Makanya, dari sudut logika bisnis, PT Medco Energi Internasional Tbk yang telah menjual 19,97 % sahamnya kepada Mitsubishi Corporation dari Jepang (Kompas, 27 Agustus 2007), masuk akallah bahwa perusahaan yang dipimpin oleh Hilmi Panigoro, adik kandung Arifin Panigoro, kini berusaha masuk ke pembangkitan listrik tenaga nuklir. Iming-imingnya kepada calon konsumennya, adalah bahwa harga listriknya bisa US$ 3 sen per kWh, lebih rendah dari pada harga listrik yang dihasilkan oleh PLTU atau PLTGU. Namun diakui oleh Hilmi Panigoro, bahwa “mendapat dukungan dari masyarakat adalah tantangan utama yang harus kita hadapi” (Warta Ekonomi, 20 Agustus 2007: 32).

TOLAK PLTN!!!
DARI uraian di atas kita bisa menyimpulkan, bahwa rencana pembangunan PLTN, bukanlah karena krisis tenaga listrik yang sering didengung-dengungkan, sebab dengan berbagai pembangkit yang ada terutama PLTA, PLTU, dan PLTGU ­ kebutuhan listrik untuk industri dan rumah tangga di Jawa sudah dapat terpenuhi. PLTU dan PLTGU, juga tidak akan menambah ketergantungan kita pada bahan baku dari luar negeri, sebab batubara dan gas kita berlimpah. Sedangkan untuk keperluan PLTN, kita harus mengimpor uranium dari Australia, untuk dijadikan isotop yang ‘dibakar’ di dalam reaktor PLTN, yang menimbulkan permasalahan baru lagi, yakni pengamanan limbah nuklirnya.

Jadi sebenarnya, pembangunan PLTN lebih merupakan ambisi kaum pengusaha yang dekat ke Istana, atau mendekat ke Istana, dengan menawarkan iming-iming dukungan buat Pemilu dan Pilpres 2009. Sementara dampaknya, begitu banyak, dan sangat sulit dikendalikan. Karena itu, mengutip kata penyair Wijih Tukul, menghadapi rencana pembangunan PLTN di Semenanjung Muria ini: Lawan!

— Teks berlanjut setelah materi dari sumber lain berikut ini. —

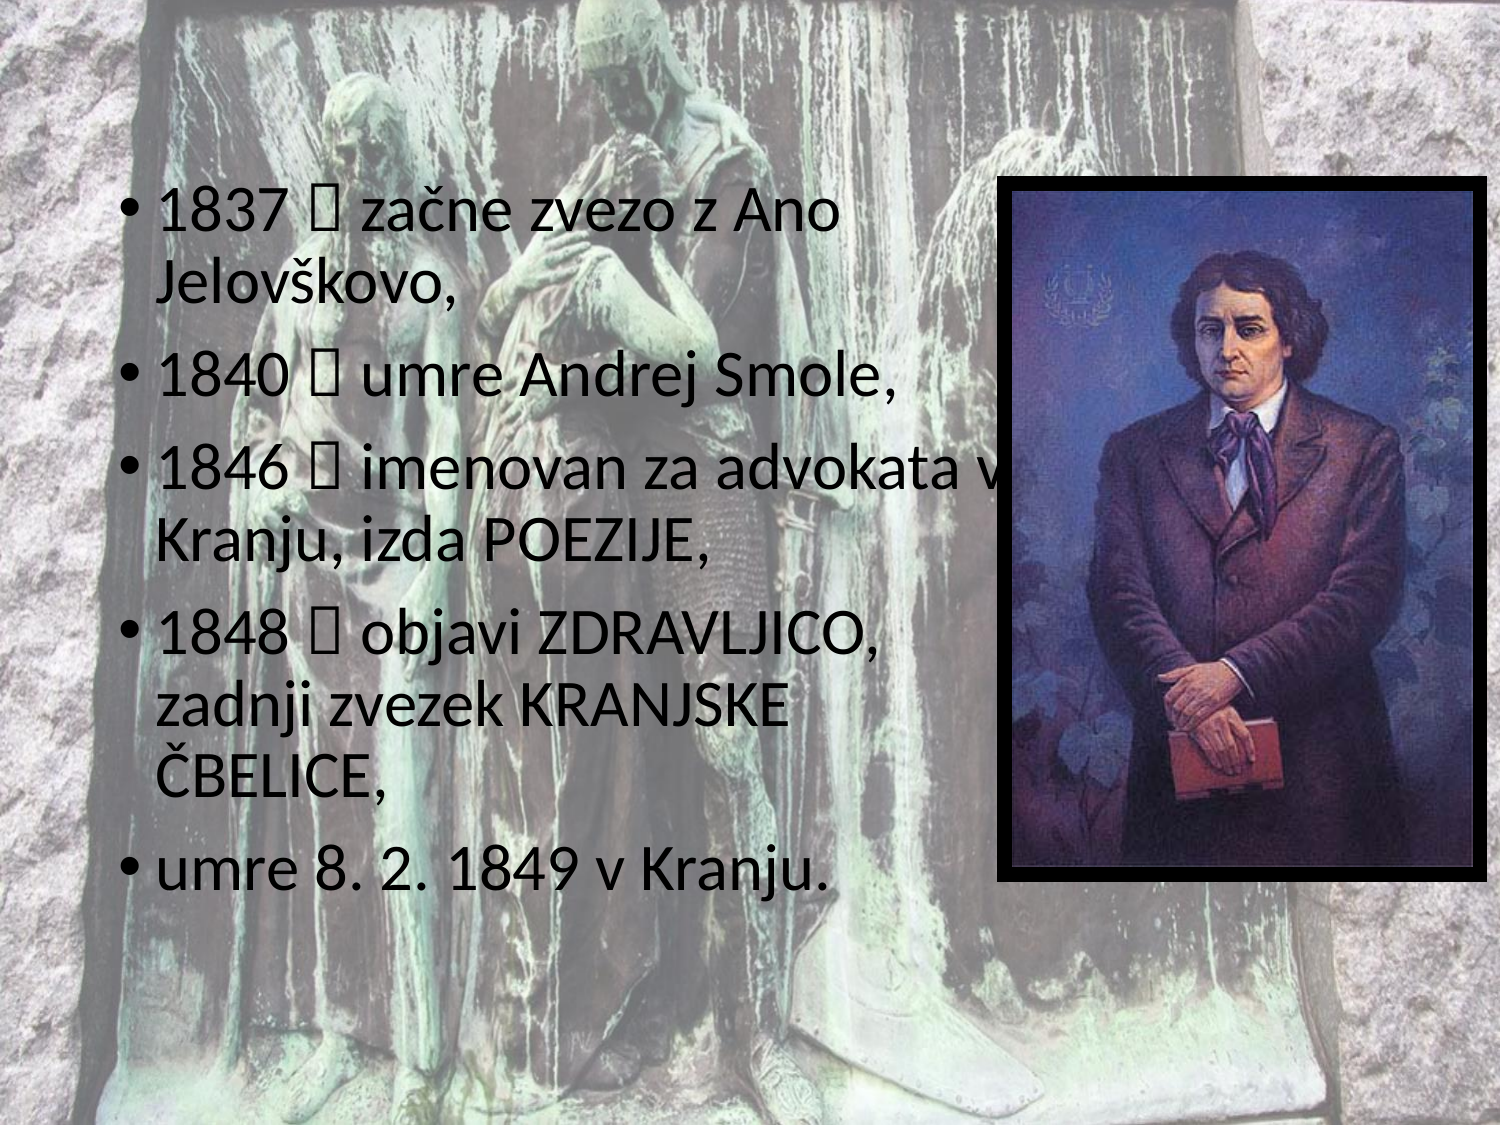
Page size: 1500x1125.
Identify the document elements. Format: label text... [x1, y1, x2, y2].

list 1837  začne zvezo z Ano Jelovškovo, 1840  umre Andrej Smole, 1846  imenovan za advokata v Kranju, izda POEZIJE, 1848  objavi ZDRAVLJICO, zadnji zvezek KRANJSKE ČBELICE, umre 8. 2. 1849 v Kranju. [103, 166, 1036, 1014]
picture [0, 0, 1500, 1125]
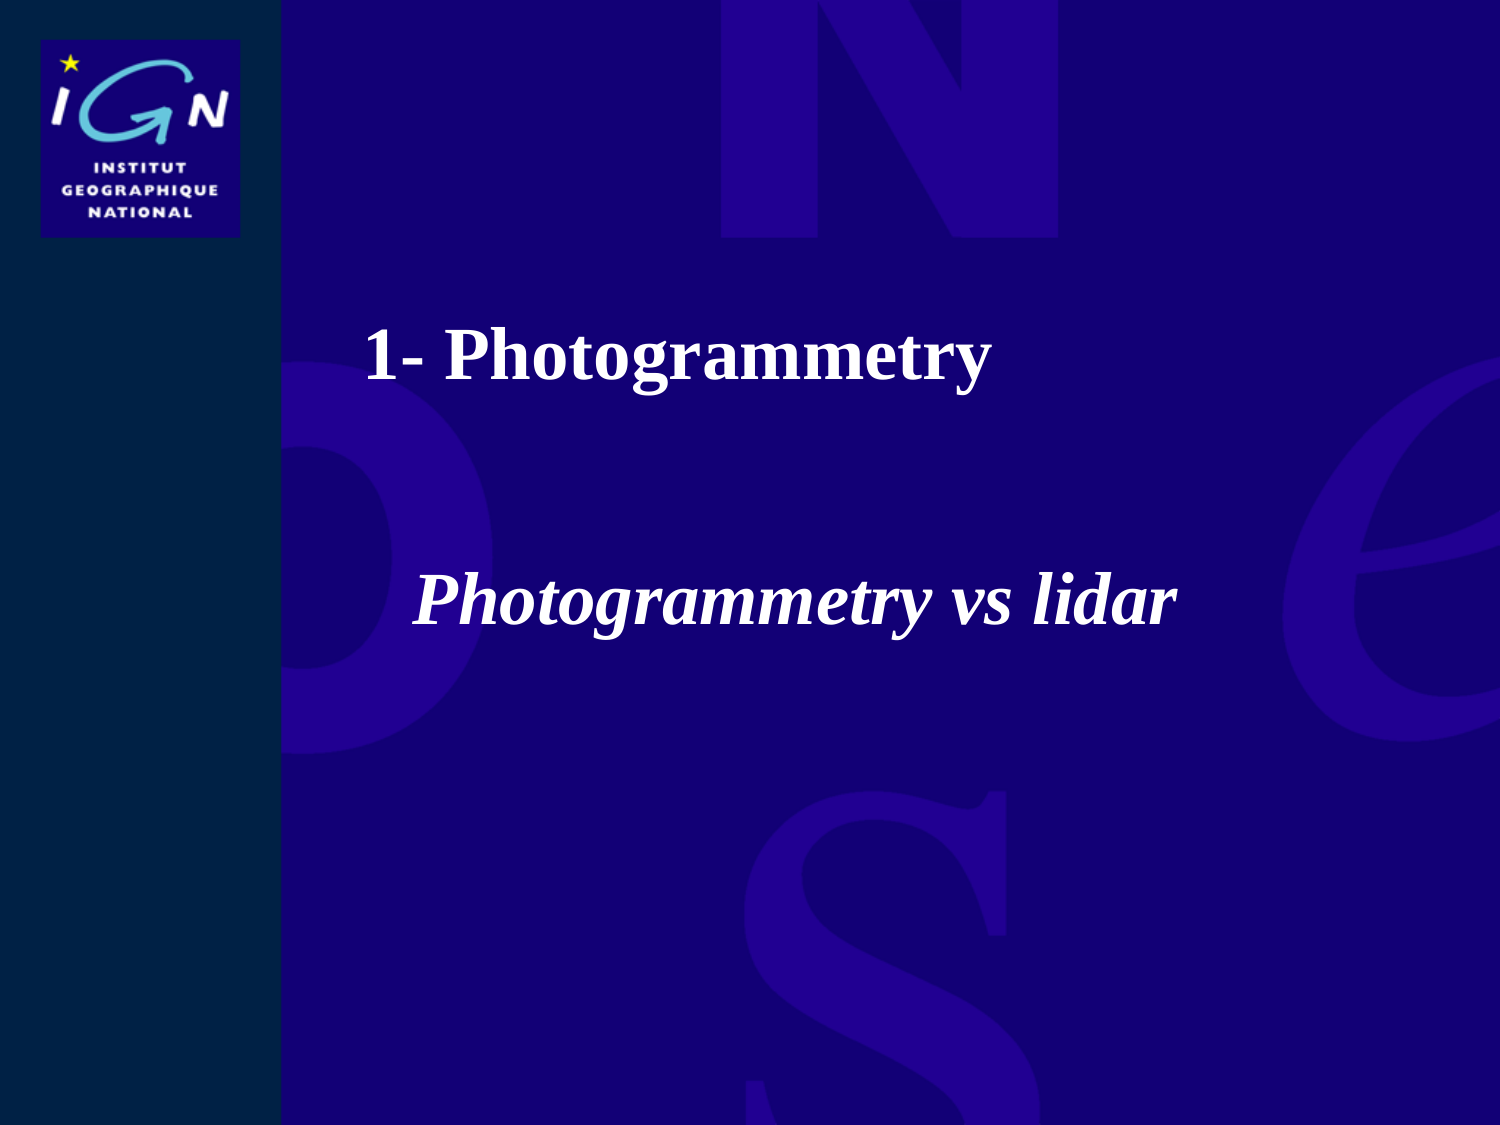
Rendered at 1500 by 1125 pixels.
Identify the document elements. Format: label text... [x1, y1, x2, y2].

text_box Photogrammetry vs lidar [397, 541, 1194, 648]
picture [0, 0, 1500, 1125]
text_box 1- Photogrammetry [348, 297, 1009, 403]
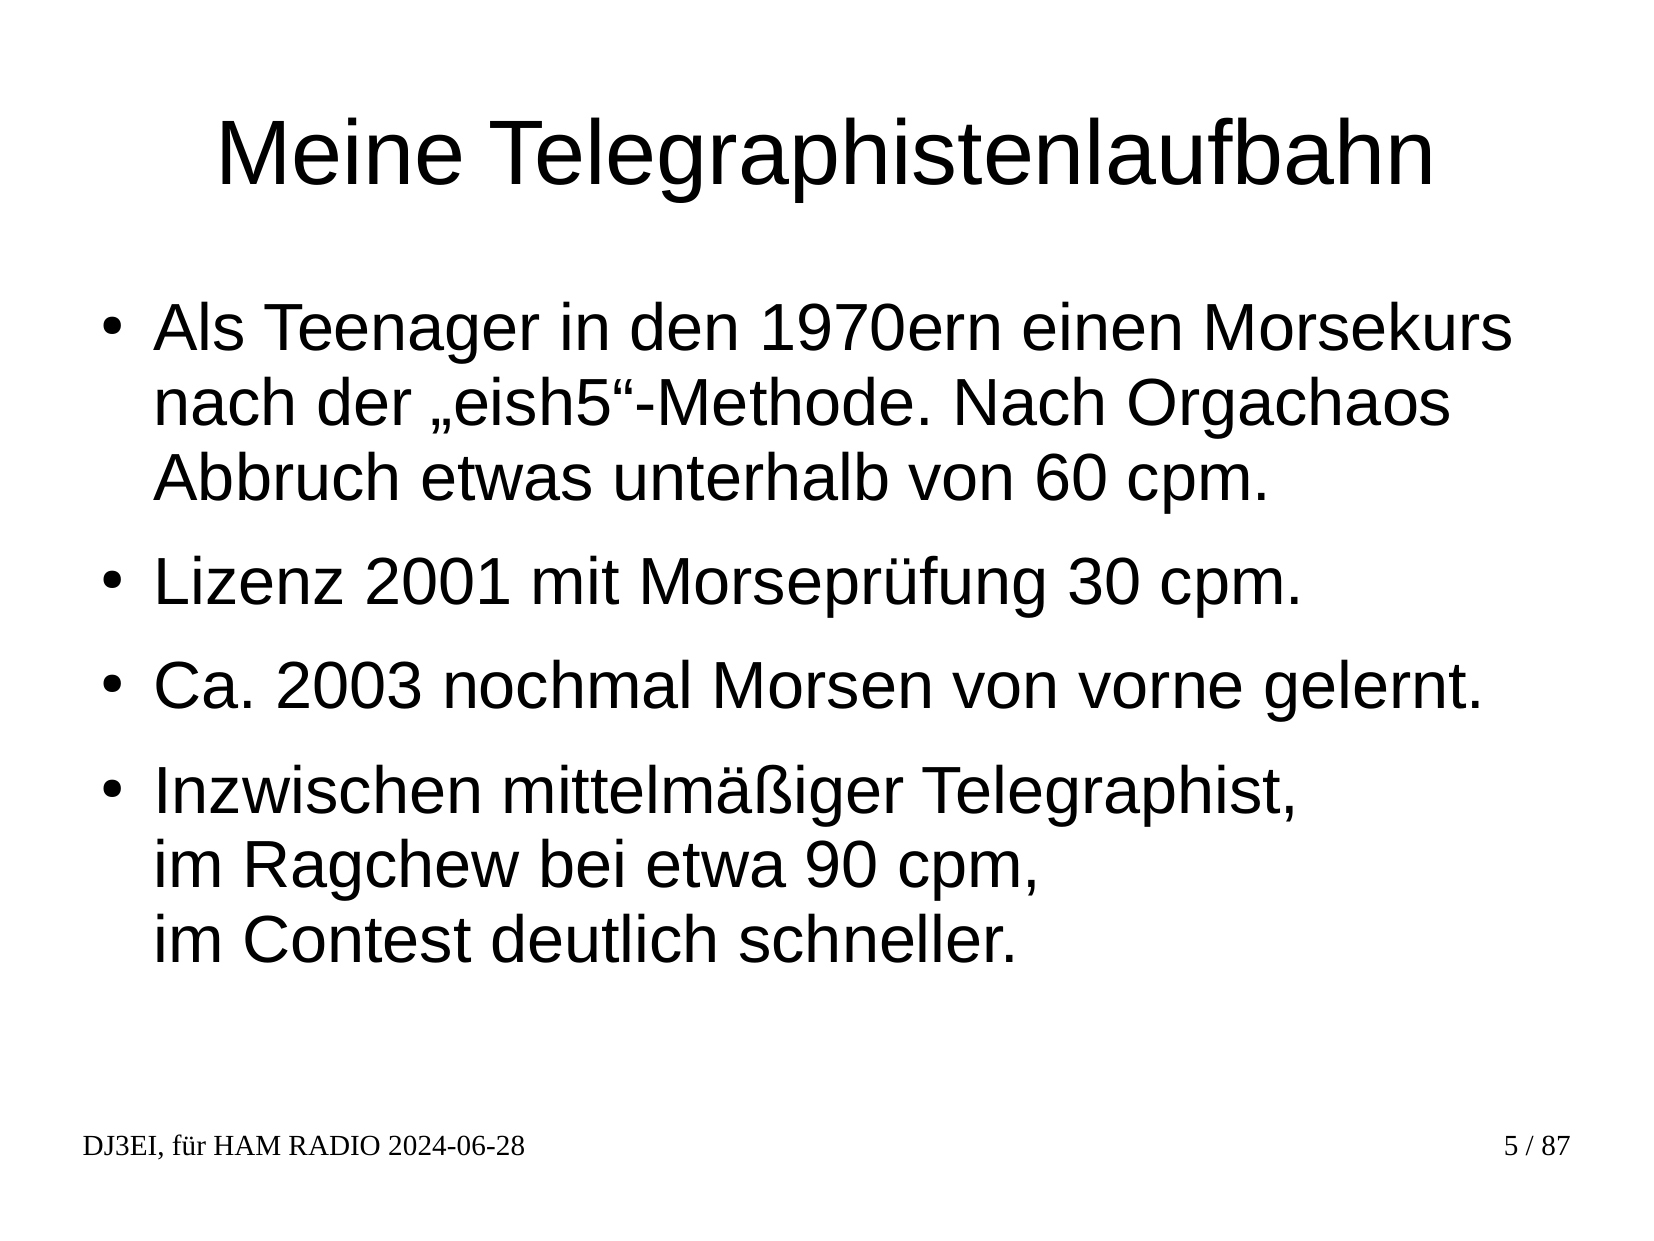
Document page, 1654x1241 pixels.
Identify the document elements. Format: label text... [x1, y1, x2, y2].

list Als Teenager in den 1970ern einen Morsekurs nach der „eish5“-Methode. Nach Orgachaos Abbruch etwas unterhalb von 60 cpm. Lizenz 2001 mit Morseprüfung 30 cpm. Ca. 2003 nochmal Morsen von vorne gelernt. Inzwischen mittelmäßiger Telegraphist, im Ragchew bei etwa 90 cpm, im Contest deutlich schneller. [82, 290, 1571, 1010]
title Meine Telegraphistenlaufbahn [82, 49, 1571, 257]
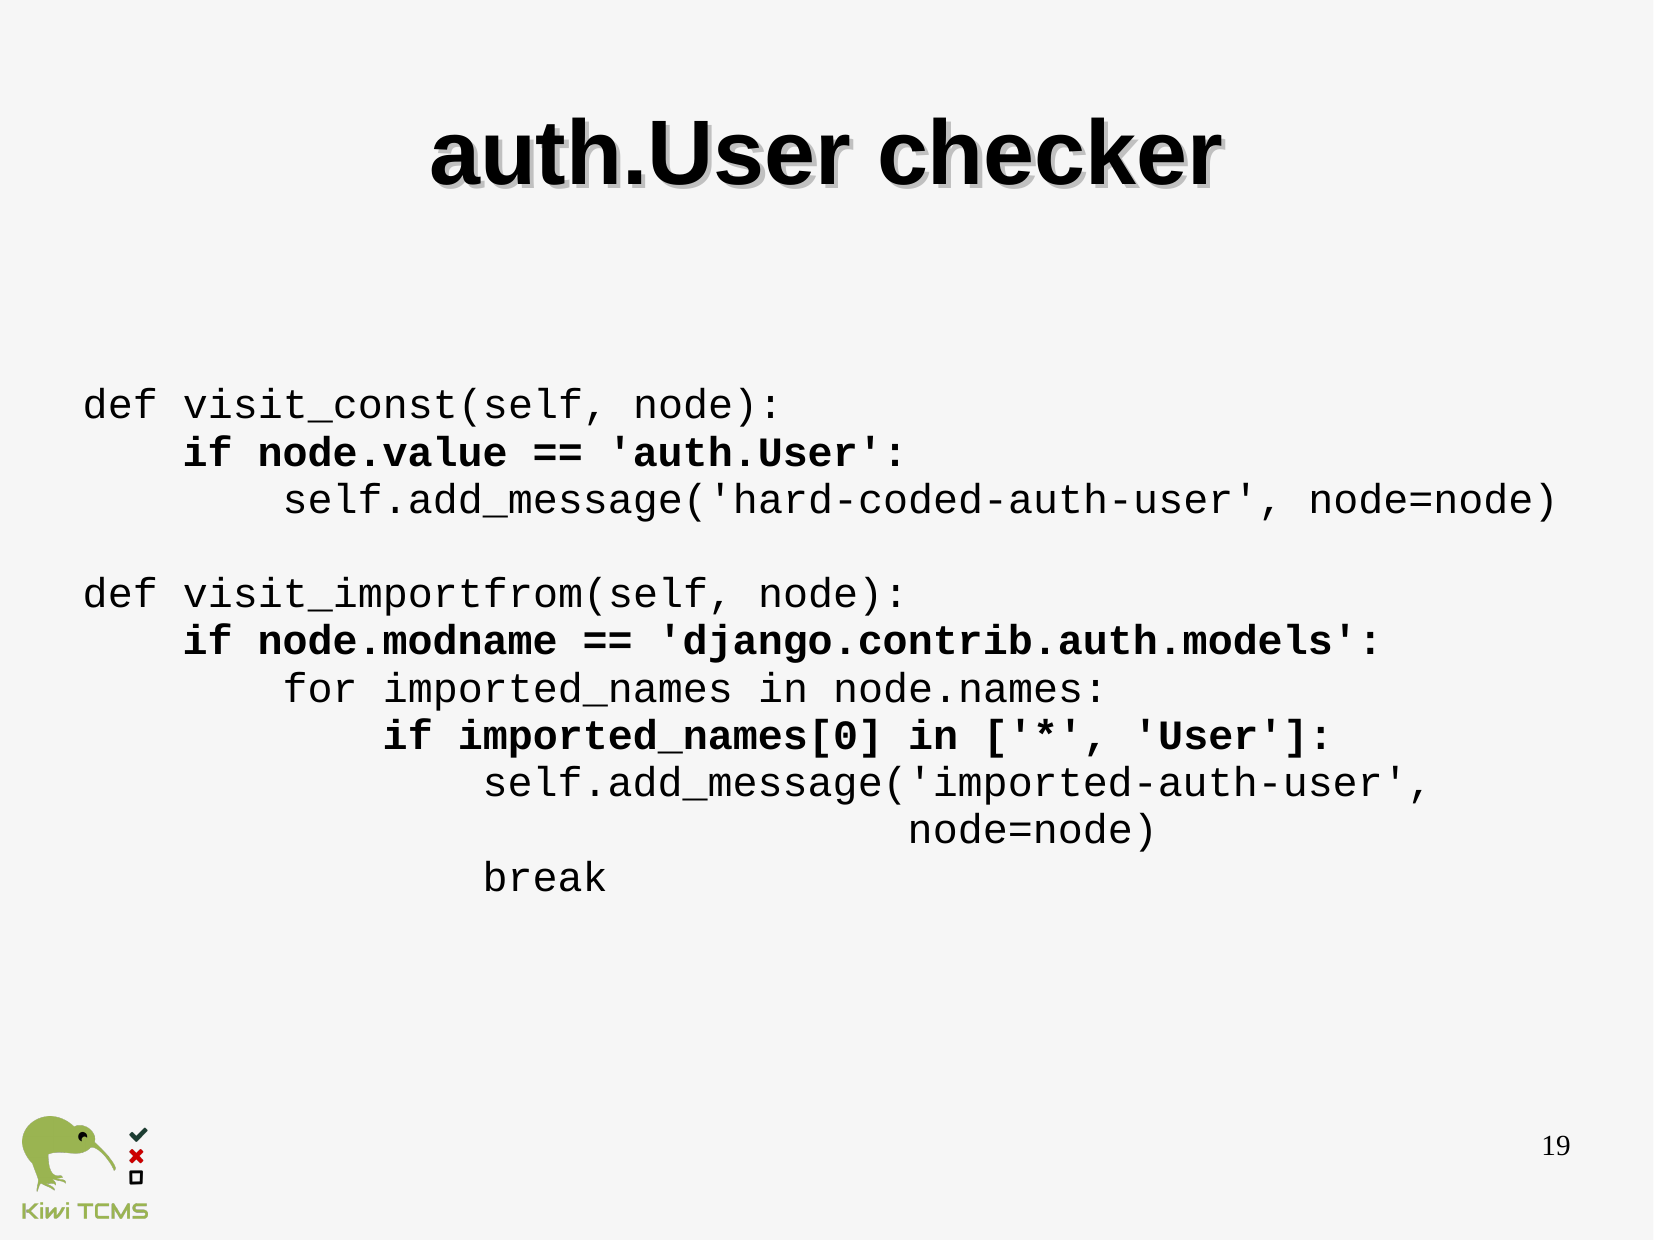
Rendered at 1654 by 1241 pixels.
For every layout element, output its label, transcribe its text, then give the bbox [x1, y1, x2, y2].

title auth.User checker [82, 49, 1571, 257]
picture [22, 1116, 148, 1219]
subtitle def visit_const(self, node): if node.value == 'auth.User': self.add_message('hard-coded-auth-user', node=node) def visit_importfrom(self, node): if node.modname == 'django.contrib.auth.models': for imported_names in node.names: if imported_names[0] in ['*', 'User']: self.add_message('imported-auth-user', node=node) break [82, 307, 1571, 1028]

Yogyakarta, 31 September 2007.

Kepustakaan:
Aditjondro, George Junus (2003). Korban-korban pembangunan: Tilikan terhadap beberapa kasus perusakan lingkungan di tanah air. Yogyakarta: Pustaka Pelajar. Bagian II: Dilema Seputar Pembangunan PLTN, hal. 105 s/d 272.
--------------- (2006). Korupsi kepresidenan: Reproduksi oligarki berkaki tiga: Istana, tangsi, dan partai penguasa. Yogyakarta: LkiS.
Eurodad (2007). Skeletons in the cupboard: Illegitimate debt claims of the G7. Brusssels: Eurodad.